Mosquitoes were picky eaters
Each rack in the barracks had a mosquito net which was a necessity on the “Windward Side” side of the Island. The mosquito nets were needed because of the mosquitoes that were bred in the swamps between the base and the mainland. Those bugs were huge. One night, I forgot to put my net down. About 0300, I felt a thump on my chest. Looking down, I saw a Kaneohe mosquito turning over my dog tag to check my blood type. Not only were they huge, they were picky eaters.

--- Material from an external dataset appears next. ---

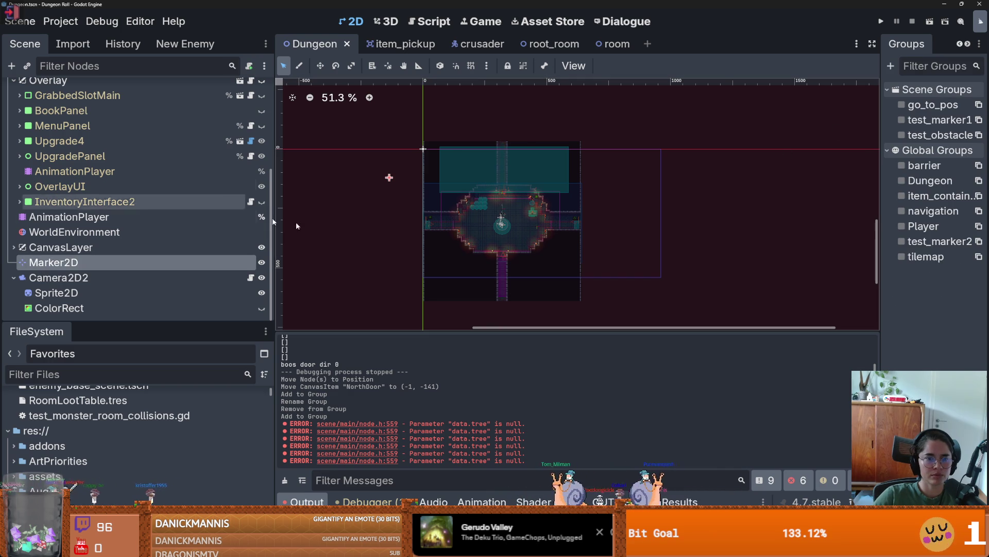
left_click(546, 44)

VMA-212 barracks in the background and three of our guys out tanning, photo from Norm Spilleth
Our barracks were two stories tall with open squad bays and roll open windows all around. There was also a wide ledge outside between the first and second stories. On the first floor (deck) there was the duty NCO office and a recreation room with TV and stereo. The roof was accessible by ladder from inside and the surface was covered with crushed rock which we called pebble beach and used for sunbathing. The problem was that it was off limits. Nobody was allowed up there. We would get warned by the duty NCO from time to time that we were observed on the roof by guards in Kansas tower who scanned the base with binoculars looking for trouble. Then we would move to the walkway above the breezeway that connected the barracks. Getting a deep Hawaiian suntan was a major preoccupation. We came up with our own mixture of baby oil and coconut oil that gave a really dark tan. After two years, we were all bronze Gods waiting to wow the ladies when we got back to the land of the big PX.